The courts have  shown themselves reluctant to extend the 3 month time limit for issuing claims [4] but it remains to be seen if that approach is relaxed when the 3 month limit is reduced to 30 days.

Colin Ricciardello is a partner at Sharpe Pritchard. He can be contacted on 020 7450 4600 or by email at This email address is being protected from spambots. You need JavaScript enabled to view it..


[1] The formulation that time starts running from when an economic operator knew or ought to have known of the grounds for starting proceedings follows the ECJ’s ruling in Uniplex (UK) Ltd v NHS Business Services Authority C-406/08. This ruling was applied in SITA UK Ltd v GMWDA [2011 EDWCA Civ 156]. The court there confirmed that “grounds” for bringing proceedings was consistent with “infringement”. As such, it is only necessary to have knowledge of why a bid failed and which indicate (not prove) that an infringement had occurred.

[2] The “promptly” requirement replicated the Judicial Review court rule and was in jeopardy since the decision in Uniplex when it came to any Judicial Review involving, at least, EU law/directives.  The Administrative Court has followed Uniplex in Judicial Review proceedings – Buglife v Medway Council 2011 EWHC 746 – and in other procurement challenge cases.

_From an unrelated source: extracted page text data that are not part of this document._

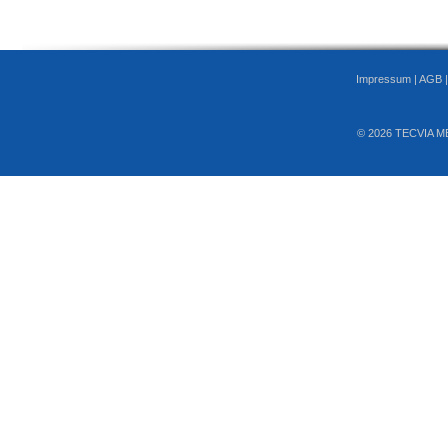
Impressum
|
AGB
© 2026 TECVIA M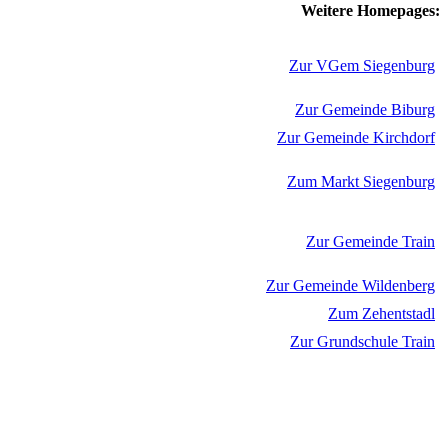
Weitere Homepages:
Zur VGem Siegenburg
Zur Gemeinde Biburg
Zur Gemeinde Kirchdorf
Zum Markt Siegenburg
Zur Gemeinde Train
Zur Gemeinde Wildenberg
Zum Zehentstadl
Zur Grundschule Train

[3] There is no amendment to Reg 47(5)F.  As such the methods of service will still be pursuant to the court rules. Technically those rules allow a claimant to serve within 4 months of issue – CPR 7.5(1) – and 6 months if serving out of the jurisdiction. It will be safe to assume that the requirement to serve within 7 days will prevail.

[4] See for example Jobsin v DoH [2003 EWCA Civ 1241] and Mermec v Network Rail [2011 EWHC 1847 TCC].